I saw Jean Buche hurrying back with his bayonet red with blood. He took his place beside me without saying a word, and commenced to reload.

Captain Grégoire, Lieutenant Certain, and several sergeants and corporals, and more than a hundred men were left behind in the orchards; and the first two battalions of the column had suffered as much as we.

Zébédé, with his great crooked nose, white as snow, seeing me at some distance, shouted, "Joseph—no quarter!"

Great masses of white smoke rose over the sides of the road. The whole hill-side from Ligny to St. Amand was on fire behind the willows and aspens and poplars.

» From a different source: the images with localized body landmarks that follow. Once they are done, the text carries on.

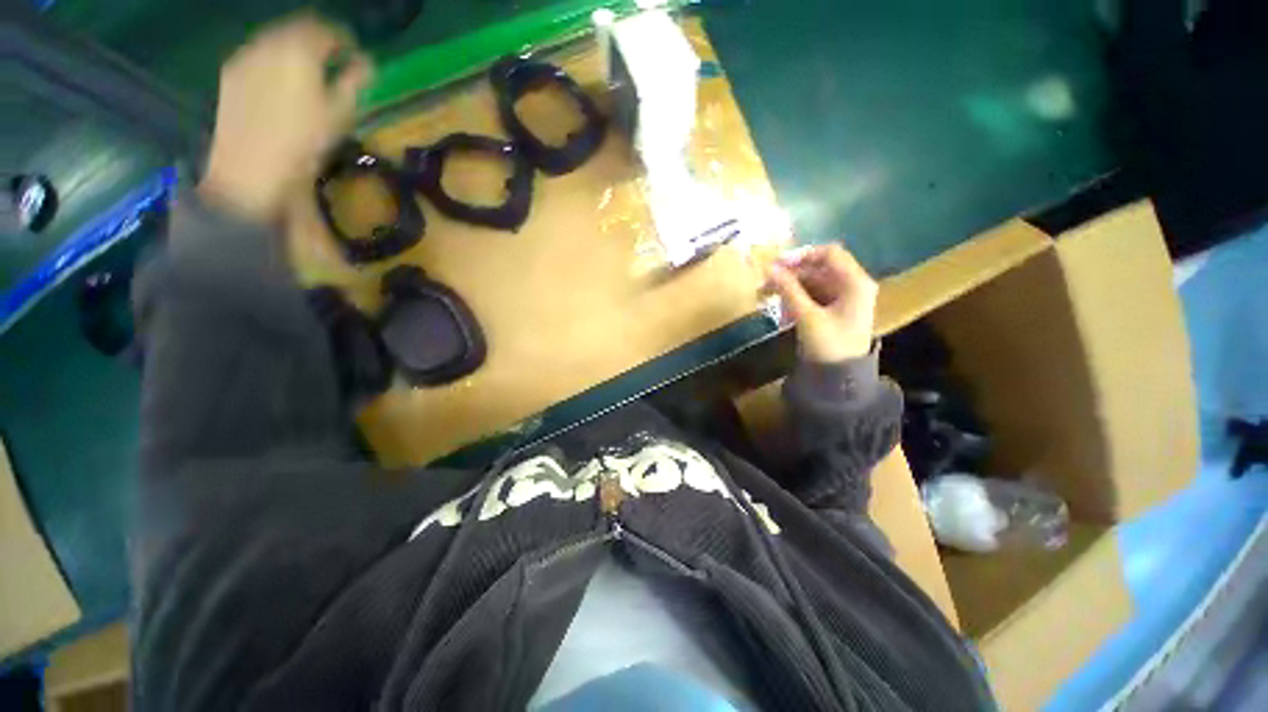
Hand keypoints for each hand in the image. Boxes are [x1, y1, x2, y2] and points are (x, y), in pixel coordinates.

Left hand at [199, 14, 372, 221]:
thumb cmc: (304, 143)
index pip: (325, 29)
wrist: (250, 169)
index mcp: (300, 50)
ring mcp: (245, 55)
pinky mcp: (230, 72)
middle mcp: (269, 42)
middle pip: (297, 29)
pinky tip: (281, 83)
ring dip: (294, 51)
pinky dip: (274, 60)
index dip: (344, 40)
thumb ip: (354, 82)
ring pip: (276, 40)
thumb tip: (366, 64)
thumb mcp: (340, 115)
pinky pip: (258, 54)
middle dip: (317, 42)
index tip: (355, 56)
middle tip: (333, 63)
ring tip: (308, 74)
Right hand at [766, 245, 878, 362]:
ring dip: (790, 287)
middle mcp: (852, 285)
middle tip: (766, 283)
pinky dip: (796, 298)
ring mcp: (843, 298)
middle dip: (791, 275)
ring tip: (767, 296)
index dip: (802, 255)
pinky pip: (813, 296)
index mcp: (855, 282)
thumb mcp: (807, 316)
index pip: (829, 253)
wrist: (841, 379)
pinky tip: (781, 309)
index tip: (777, 265)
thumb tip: (769, 268)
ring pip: (813, 282)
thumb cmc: (829, 345)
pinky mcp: (834, 310)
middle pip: (819, 268)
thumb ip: (788, 290)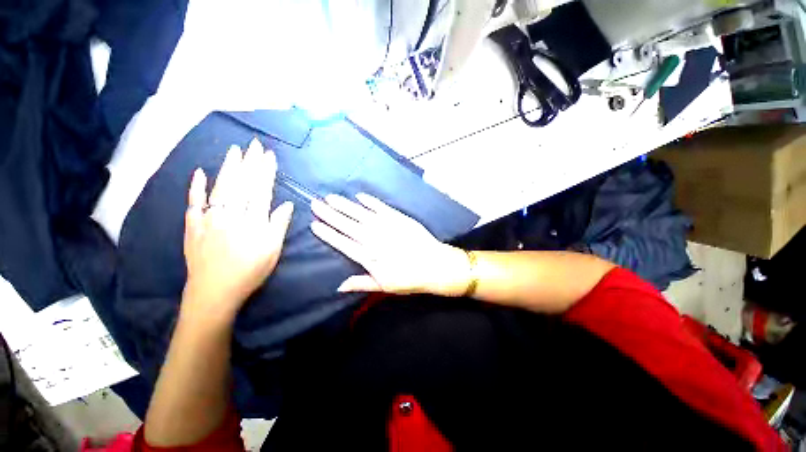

As I crept up on my hands and knees, and looked over the surface of the grain and saw this terrible spectacle, and saw the long black lines of infantry on the top of the hill and near the windmills, and the innumerable cavalry on their flanks ready to fall upon us, I went back thinking:

"We shall never rout that army. It fills the villages, and guards the roads, and covers the hill as far as the eye can reach, there are guns everywhere, and it is contrary to reason to persist in such an enterprise."

I was indignant and even disgusted with the generals.

All this did not take ten minutes. God only knew what had become of our other two columns. The terrible musketry fire on the left, and the volleys of grape and canister which we heard rushing through the air, were no doubt intended for them.

I thought we had had our full share of troubles, when Generals Gérard, Vichery, and Schoeffer came riding up at full speed on the road below us, shouting like madmen, "Forward! Forward!"

They drew their swords, and there was nothing to do but go.